Workplace bullying doesn’t end at the office, either. It’s often something you take home with you everyday. From feeling so ill before work that you think you may vomit, to skyrocketing blood pressure and being urged to find a new job by your doctor, bullying can manifest physically. It also creates mental anguish that may negatively affect your relationships with others and yourself. From days spent feeling exhausted and lifeless, to no longer enjoying your favorite activities, depression and anxiety are not far-fetched.
Fortunately, there is hope. Even if it means looking for new employment, removing yourself from an abusive workplace is the best decision. Here are some suggestions on how to deal with a bully from the Workplace Bullying Institute.
- Naming the problem is the first step. Whether you identify it as bullying, psychological harassment, psychological violence, emotional abuse, it’s important to give it a name, especially when bullying is downplayed because it’s not the textbook definition of illegal.
- It’s also crucial that you don’t blame yourself, and recognize that you did not do anything to invite the unwanted abuse.
- WBI recommends taking sick leave or short-term disability, which can be granted by your doctor. While out, it’s suggested that you do five things: (1) check your mental health with a professional and discuss your plan of action (stay and fight, or leave); (2) check your physical health for stress-related diseases: (3) research state and federal legal options and talk to an attorney; (4) Make the bottom-line business case for stopping the bully, found here; and (5) start your job search for the next position.

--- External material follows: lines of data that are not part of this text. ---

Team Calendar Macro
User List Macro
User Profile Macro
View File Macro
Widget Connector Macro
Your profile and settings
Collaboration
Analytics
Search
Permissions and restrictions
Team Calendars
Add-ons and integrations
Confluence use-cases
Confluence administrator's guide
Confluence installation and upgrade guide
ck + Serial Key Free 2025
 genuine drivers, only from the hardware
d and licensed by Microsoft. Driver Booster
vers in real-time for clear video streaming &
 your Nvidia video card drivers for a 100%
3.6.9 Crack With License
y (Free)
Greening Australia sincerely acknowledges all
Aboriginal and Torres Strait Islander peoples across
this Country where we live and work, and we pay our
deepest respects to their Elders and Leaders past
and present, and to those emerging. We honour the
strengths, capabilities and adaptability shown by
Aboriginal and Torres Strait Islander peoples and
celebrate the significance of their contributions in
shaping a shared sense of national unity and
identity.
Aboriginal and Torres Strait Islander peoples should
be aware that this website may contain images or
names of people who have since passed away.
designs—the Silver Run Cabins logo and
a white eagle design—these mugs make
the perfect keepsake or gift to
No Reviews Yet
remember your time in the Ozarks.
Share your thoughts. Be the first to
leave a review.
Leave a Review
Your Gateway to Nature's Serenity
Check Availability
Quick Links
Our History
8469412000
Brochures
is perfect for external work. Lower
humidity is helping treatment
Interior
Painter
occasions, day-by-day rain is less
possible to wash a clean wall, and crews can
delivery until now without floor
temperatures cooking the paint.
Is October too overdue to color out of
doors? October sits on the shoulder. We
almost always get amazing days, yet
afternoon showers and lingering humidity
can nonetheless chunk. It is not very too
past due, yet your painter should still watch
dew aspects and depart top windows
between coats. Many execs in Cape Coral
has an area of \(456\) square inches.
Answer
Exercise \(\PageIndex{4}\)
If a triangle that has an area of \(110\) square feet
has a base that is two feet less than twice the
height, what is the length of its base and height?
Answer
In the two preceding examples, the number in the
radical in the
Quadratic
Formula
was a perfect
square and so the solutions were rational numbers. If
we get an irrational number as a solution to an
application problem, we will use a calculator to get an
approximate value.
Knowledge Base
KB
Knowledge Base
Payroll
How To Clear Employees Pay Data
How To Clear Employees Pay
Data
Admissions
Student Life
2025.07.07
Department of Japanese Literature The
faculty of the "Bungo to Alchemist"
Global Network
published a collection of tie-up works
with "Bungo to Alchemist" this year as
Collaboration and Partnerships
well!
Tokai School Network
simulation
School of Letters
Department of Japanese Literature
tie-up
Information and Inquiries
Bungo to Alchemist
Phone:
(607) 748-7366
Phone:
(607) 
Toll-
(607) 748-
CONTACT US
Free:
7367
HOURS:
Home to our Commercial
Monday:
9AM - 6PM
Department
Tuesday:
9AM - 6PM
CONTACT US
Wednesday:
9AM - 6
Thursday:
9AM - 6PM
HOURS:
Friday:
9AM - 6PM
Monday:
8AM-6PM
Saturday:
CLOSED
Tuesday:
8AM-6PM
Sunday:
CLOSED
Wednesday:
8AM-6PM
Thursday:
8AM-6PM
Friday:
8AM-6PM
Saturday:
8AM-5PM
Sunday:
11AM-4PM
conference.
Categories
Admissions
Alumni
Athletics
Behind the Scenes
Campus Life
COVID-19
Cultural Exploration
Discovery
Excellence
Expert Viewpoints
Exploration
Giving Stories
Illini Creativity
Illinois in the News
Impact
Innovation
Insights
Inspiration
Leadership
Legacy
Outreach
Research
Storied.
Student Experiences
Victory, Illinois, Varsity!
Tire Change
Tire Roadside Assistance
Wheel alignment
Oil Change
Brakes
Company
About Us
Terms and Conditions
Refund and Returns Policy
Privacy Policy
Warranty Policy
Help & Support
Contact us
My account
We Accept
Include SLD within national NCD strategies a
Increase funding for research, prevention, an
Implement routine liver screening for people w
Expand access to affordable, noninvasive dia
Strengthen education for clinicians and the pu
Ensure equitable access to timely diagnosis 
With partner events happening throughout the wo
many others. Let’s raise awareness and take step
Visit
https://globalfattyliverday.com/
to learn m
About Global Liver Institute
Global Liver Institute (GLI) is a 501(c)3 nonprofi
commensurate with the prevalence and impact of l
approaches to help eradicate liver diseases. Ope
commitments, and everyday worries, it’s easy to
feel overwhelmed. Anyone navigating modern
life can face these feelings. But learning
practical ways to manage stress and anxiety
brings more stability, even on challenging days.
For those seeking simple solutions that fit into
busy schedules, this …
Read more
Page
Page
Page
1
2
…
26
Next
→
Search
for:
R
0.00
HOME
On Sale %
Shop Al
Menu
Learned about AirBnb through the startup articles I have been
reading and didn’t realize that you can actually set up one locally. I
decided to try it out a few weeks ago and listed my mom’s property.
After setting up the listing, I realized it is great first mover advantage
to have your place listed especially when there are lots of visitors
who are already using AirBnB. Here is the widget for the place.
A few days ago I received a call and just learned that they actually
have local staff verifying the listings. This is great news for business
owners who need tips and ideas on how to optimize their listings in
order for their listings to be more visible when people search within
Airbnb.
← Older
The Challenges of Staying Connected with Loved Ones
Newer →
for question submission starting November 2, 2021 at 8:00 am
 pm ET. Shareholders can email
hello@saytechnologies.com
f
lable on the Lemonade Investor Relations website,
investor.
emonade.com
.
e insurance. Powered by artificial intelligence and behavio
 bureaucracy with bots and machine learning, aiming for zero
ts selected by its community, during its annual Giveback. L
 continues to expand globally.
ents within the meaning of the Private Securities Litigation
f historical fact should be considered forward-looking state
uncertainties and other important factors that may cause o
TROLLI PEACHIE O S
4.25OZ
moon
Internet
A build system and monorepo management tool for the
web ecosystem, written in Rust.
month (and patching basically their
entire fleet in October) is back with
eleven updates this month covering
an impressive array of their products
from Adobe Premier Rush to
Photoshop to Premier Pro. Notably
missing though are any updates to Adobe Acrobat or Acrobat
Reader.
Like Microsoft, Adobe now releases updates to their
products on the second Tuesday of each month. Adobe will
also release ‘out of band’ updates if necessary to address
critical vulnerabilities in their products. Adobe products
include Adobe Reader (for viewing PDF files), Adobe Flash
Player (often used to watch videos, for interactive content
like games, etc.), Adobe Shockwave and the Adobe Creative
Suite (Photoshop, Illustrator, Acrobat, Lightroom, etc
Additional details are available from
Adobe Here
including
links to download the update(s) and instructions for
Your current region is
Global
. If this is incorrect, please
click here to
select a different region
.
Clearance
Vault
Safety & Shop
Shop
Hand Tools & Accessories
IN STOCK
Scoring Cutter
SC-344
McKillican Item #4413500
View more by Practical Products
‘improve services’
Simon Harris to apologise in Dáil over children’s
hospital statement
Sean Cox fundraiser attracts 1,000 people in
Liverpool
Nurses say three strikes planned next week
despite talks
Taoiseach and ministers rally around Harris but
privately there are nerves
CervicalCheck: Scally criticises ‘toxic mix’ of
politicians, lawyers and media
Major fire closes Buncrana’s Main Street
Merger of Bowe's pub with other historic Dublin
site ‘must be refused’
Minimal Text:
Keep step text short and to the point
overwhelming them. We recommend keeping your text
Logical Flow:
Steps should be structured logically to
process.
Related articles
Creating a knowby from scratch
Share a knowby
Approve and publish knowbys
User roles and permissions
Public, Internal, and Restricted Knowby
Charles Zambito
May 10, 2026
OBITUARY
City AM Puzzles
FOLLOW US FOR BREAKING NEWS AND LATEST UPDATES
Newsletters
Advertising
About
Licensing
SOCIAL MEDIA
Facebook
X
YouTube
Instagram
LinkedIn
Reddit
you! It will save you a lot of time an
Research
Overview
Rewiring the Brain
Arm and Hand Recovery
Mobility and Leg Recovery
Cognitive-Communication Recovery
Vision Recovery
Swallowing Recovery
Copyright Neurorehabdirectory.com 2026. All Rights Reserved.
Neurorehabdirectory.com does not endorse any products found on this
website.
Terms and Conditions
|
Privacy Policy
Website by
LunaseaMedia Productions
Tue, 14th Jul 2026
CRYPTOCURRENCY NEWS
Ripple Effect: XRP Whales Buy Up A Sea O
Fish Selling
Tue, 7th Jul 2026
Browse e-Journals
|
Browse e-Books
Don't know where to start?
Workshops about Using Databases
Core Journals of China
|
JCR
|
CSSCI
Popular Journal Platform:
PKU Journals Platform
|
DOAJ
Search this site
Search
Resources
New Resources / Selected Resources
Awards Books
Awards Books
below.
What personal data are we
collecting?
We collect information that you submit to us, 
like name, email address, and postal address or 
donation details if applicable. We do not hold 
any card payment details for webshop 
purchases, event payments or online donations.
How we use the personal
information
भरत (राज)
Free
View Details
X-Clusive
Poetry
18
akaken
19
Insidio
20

- Finally, it’s recommended that you expose the bully. Because targets lose their jobs–involuntarily or by choice for their health’s sake–in more than 77 percent of cases, it’s paramount that you present evidence against the perpetrator.
This is just a brief look into workplace bullying and what it entails. The Workplace Bullying Institute is an invaluable resource to those who are experiencing related problems at work. Most importantly, you are not alone and shouldn’t be ashamed to confide in someone you trust.